THREAD: On Taliban Prisoners as Leverage in Negotiations.

Many people, including experienced scholars & high-ranking officials, are discussing Taliban prisoners as if they are a significant or even primary source of the Afghan government's leverage. This is mistaken. /1 https://twitter.com/RFERL/status/1265719794206232576
Military perspective: even if released Talibs return to the fight, it is not clear additional 5000 fighters would be a decisive advantage. War involves over 200,000 combatants.

Plus, in 2019 Afg govt had no problem releasing hundreds of Talibs for nothing in return. /3
Negotiations perspective: in negotiation, power should be thought of as how *little* one party needs what the other is offering ... or how little leaving the table would hurt them.

Very simplistically: if a party has great alternatives to negotiating, they are strong. /4
An honest appraisal of power/ leverage for both parties in #AfghanPeaceProcess looks like this:

Taliban: violence, and/or threat of it

Afghan govt:
-majority of Afghans support core govt institutions
-support of intl community
-enforcement "muscle" of US military... for now
/5
And prisoners?

Prisoners are like one good hand of cards in an all-night poker game. They may win points, but once played, value is gone. They don't help win the entire night.

In a card game, real leverage would be getting good cards every time, or playing with more money. /6
Many refer to prisoners as "major bargaining chip." But in exchange for what?

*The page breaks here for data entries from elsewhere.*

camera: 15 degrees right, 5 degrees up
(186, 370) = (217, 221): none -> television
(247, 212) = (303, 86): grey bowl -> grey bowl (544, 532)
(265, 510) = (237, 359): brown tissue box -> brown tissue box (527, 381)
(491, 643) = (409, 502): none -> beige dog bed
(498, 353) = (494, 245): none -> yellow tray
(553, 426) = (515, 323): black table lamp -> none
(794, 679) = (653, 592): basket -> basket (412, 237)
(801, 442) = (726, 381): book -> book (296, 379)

Afghan govt wants intra-Afghan talks, lasting ceasefire, before releasing them all.

But are prisoners sufficient leverage, by themselves? Do Taliban think they are dealing with Kabul, alone? /7
Do we have evidence of negotiation leverage that Taliban DOES respond to?

Taliban's sudden Eid ceasefire?
Group avoided reducing violence since Eid 2018... until February. Why change in Feb, or now?

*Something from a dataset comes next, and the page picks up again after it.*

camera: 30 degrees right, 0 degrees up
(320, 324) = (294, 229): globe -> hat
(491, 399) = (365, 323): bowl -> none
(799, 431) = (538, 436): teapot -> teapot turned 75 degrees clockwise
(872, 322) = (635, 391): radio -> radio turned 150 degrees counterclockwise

Seems likely a result of US pressure, what the US can offer (or take away).
/8
This DOES NOT mean Taliban don't care about prisoners (they do, but that is a diff thread), or that prisoners cannot help improve Afghan govt position.

Indeed, though details aren't public, I imagine US pressure sounded like: "bit of ceasefire in exchange for some prisoners".
/9
Contrary to concerns that Afghan govt is taking a big risk in this latest prisoner release, I see it as a very savvy move: directly linking prisoner release to more reduced violence.

"If you truly want more X, then give us more Y. See? It works."